- Raw data
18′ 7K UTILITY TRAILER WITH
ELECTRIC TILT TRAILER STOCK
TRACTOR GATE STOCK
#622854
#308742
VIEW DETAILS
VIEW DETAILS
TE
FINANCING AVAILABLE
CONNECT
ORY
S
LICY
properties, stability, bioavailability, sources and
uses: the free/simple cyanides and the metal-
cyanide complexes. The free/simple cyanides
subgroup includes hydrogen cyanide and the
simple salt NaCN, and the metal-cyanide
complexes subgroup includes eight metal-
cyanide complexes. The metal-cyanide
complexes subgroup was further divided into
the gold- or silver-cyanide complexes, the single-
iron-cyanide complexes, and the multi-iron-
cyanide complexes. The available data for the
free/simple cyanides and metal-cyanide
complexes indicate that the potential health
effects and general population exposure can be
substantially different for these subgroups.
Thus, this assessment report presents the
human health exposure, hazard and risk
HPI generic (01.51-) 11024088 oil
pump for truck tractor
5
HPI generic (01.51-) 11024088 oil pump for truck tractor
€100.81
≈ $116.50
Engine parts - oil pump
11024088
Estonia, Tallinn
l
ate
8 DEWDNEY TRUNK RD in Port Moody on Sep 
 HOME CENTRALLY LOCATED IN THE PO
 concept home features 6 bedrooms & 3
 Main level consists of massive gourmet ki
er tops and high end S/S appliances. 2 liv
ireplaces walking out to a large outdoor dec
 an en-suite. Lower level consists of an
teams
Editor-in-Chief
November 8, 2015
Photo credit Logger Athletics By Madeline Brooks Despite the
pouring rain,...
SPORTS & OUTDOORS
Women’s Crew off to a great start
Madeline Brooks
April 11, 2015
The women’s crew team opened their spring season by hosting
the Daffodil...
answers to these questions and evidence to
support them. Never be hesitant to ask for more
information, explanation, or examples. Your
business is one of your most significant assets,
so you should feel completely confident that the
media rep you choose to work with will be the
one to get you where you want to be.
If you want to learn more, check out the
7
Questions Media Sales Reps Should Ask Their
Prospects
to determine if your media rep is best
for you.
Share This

- Task statement
Copy word for word every line from the start of the items through the line that contains "subgroup includes hydrogen cyanide and the", with that line included.

- Result
18′ 7K UTILITY TRAILER WITH
ELECTRIC TILT TRAILER STOCK
TRACTOR GATE STOCK
#622854
#308742
VIEW DETAILS
VIEW DETAILS
TE
FINANCING AVAILABLE
CONNECT
ORY
S
LICY
properties, stability, bioavailability, sources and
uses: the free/simple cyanides and the metal-
cyanide complexes. The free/simple cyanides
subgroup includes hydrogen cyanide and the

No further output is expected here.